Okay, I get the passive-agressive thing. But, it’s an interesting remark anyway. I don’t know any white American women who would refer to men at a polka dance as “strange”. I knew hidden somewhere in all those broad generalizations in the guise of the pretense of a cogent defense, was the hint of a Persian ideology; maybe Hispanic. Not certain. The American woman raised in the states doesn’t usually express that kind of fear of men in quite that way. Some fear of her being thought badly of for her choice of men to dance with. You are blaming me for dancing with “strange” men. I was just reading about this ideology in a book about women in Egypt, where women are punished for being raped. Interesting.

Yeh, I’ve lived all over the world and had a lot of experiences. It’s human to extrapolate because one person can’t have every experience with every person. That’s how people make decisions, based on their personal experience, and the experience of others that they choose to believe. So, it’s really not an argument to disregard someone’s experience. How do you know I’m not right? Have you had every experience with every Mexican person? I suppose I could use your argument to ask you to prove your point of view. Get back to me when you have experienced everything.

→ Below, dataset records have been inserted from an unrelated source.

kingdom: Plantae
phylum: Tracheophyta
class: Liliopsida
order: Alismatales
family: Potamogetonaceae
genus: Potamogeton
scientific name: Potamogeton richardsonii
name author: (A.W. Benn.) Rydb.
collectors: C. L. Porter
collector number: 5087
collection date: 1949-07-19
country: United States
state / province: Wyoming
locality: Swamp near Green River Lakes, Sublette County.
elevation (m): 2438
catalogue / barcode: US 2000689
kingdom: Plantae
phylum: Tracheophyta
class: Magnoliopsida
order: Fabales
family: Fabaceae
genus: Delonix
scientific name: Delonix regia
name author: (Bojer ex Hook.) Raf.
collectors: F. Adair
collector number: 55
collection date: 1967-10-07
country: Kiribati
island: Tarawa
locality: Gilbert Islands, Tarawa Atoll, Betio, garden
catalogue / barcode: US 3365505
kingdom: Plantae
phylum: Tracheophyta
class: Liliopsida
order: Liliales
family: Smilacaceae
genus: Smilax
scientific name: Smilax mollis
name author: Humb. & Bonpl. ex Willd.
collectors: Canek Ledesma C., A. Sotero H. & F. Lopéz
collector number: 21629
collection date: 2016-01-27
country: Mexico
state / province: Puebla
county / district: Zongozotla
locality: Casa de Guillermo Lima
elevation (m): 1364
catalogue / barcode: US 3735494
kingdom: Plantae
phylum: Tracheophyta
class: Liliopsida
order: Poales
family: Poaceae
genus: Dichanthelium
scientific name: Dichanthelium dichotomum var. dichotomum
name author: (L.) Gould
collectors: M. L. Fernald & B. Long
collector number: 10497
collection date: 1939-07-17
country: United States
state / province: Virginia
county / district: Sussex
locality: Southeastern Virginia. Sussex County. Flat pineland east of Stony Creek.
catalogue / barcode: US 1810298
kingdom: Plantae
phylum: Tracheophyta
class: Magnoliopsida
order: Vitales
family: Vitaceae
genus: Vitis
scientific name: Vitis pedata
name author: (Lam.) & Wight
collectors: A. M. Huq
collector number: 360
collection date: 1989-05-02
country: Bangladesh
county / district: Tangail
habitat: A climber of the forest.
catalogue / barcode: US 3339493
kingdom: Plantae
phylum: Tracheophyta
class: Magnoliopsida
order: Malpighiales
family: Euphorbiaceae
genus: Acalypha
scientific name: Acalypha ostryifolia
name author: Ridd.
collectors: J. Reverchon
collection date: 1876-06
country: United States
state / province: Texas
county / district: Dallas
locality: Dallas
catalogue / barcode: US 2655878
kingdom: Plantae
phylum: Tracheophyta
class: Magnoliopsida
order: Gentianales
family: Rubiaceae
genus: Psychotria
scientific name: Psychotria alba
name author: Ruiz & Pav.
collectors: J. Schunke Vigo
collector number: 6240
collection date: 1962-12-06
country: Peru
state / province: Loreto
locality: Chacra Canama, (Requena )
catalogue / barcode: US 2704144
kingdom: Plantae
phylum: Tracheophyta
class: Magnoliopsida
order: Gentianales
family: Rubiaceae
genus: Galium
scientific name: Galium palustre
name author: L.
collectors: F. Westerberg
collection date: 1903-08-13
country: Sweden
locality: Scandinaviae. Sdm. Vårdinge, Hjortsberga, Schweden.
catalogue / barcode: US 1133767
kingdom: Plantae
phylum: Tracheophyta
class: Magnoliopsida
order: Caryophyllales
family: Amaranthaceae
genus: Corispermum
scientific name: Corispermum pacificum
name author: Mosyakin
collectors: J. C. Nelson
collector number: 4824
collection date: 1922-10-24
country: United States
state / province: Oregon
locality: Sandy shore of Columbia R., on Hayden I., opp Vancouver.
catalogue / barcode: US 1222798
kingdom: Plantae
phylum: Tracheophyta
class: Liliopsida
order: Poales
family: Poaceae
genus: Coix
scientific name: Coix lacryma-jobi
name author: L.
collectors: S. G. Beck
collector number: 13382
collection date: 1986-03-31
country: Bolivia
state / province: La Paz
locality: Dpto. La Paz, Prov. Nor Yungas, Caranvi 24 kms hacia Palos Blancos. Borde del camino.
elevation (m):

It’s logical to assume that if every group of young Hispanic men a woman walks by stares at their boobs and crotch, that there’s a good chance that most of them will at all places and at all times. And of course we couldn’t function if we didn’t make assumptions e.g. the next time I push this button, an alarm will ring; or I got a rash the last time I ate strawberries, so I will get a rash the next time I eat them. Of course no one has the entire truth of the matter at any time; so we do the best we can. It’s a human process.
I’m a racist…or…whatever. That Ugly Word. :eek:

Hospitals, by the way, as of July 1, must ask patients to prove citizenship or refuse service. Sorry it had to come to this; we ran out of money. http://www.boston.com/news/local/articles/2006/04/11/us_rule_demands_proof_of_citizenship_for_healthcare/

Hum…so you think American men think of millions of women as whores? I really don’t agree with you there. but…if that’s your opinion. Again that hint of something…what is it? That kind of dark feeling for women; guilt. No. Well, it could just be some kind of twist from the norm, but I come down on the side of cultural.